The way in which Republicans turned Benghazi into a cudgel they then used to beat Hillary Clinton had a chilling effect on anyone seeking to take any risk and personal initiative. The truth about Benghazi was that America’s very capable and intrepid ambassador on the ground, Chris Stephens, made an error in judgment for which he paid with his life. No one wanted to say that because no one wanted to be seen blaming the dead, but Stephens, in his capacity as the senior U.S. official on the ground, overruled his security officer and took risks that led to his death and the death of one other. And—and this will be difficult for some to read—that’s okay. That’s sometimes the price of doing business.

That did not stop, however, Republicans from cynically holding the secretary of state responsible in a—successful, it must be said—effort to weaken her presidential candidacy. Republicans spent millions of dollars on a baldly partisan investigation, one byproduct of which was to create a foreign-service officer corps that now feels it has to conduct its business behind concrete T-walls and cannot actually venture out into the peoples and societies that diplomats are supposed to build ties with.

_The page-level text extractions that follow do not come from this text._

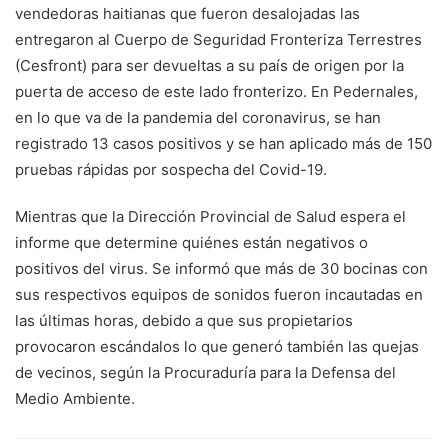
vendedoras haitianas que fueron des­alojadas las
entregaron al Cuerpo de Seguridad Fron­teriza Terrestres
(Cesfront) para ser devueltas a su país de origen por la
puerta de acceso de este lado fronteri­zo. En Pedernales,
en lo que va de la pandemia del coro­navirus, se han
registrado 13 casos positivos y se han aplicado más de 150
prue­bas rápidas por sospecha del Covid-19.
Mientras que la Dirección Provincial de Salud espera el
informe que determine quiénes están ne­gativos o
positivos del virus. Se informó que más de 30 bocinas con
sus respecti­vos equipos de sonidos fue­ron incautadas en
las últi­mas horas, debido a que sus propietarios
provocaron escándalos lo que generó también las quejas
de veci­nos, según la Procuraduría para la Defensa del
Medio Ambiente.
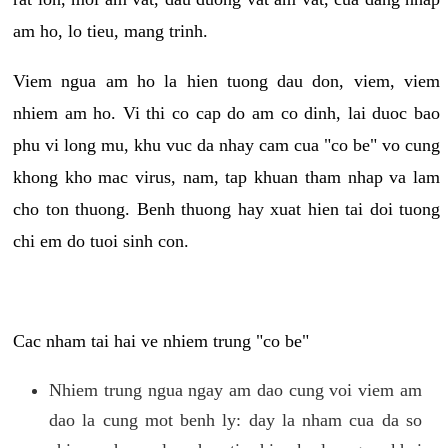
am ho, lo tieu, mang trinh.
Viem ngua am ho la hien tuong dau don, viem, viem
nhiem am ho. Vi thi co cap do am co dinh, lai duoc bao
phu vi long mu, khu vuc da nhay cam cua "co be" vo cung
khong kho mac virus, nam, tap khuan tham nhap va lam
cho ton thuong. Benh thuong hay xuat hien tai doi tuong
chi em do tuoi sinh con.
Cac nham tai hai ve nhiem trung "co be"
Nhiem trung ngua ngay am dao cung voi viem am
dao la cung mot benh ly: day la nham cua da so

America cannot punish its elected officials for allowing its military, diplomatic corps, and intelligence services to take risks necessary to pursue its interests. It’s true the president is ultimately responsible for everything his or her administration does and fails to do, but it’s not helpful for the default reaction when something goes wrong to be immediately elevating the blame to the office of the president.

I know and in many cases was trained by many of the men and women who made the decision to carry out the raid in Yemen. I spent a short period of my life leading U.S. Army Rangers and thus have some experience planning and executing time sensitive special operations in both Iraq and Afghanistan—often for the men and women who still command in our military. (Steve Townsend, who I mentioned earlier and who very likely did not play a role in the Yemen raid, was my very first commander in the Army.) As a result of that experience, though, I know how good the men and women are who work at the tactical and operational levels of our military, our foreign service, and our intelligence services.

Americans have to allow those men and women to be aggressive, to take risks, and to, on occasion, fall short. And we cannot immediately blame the president if and when they do.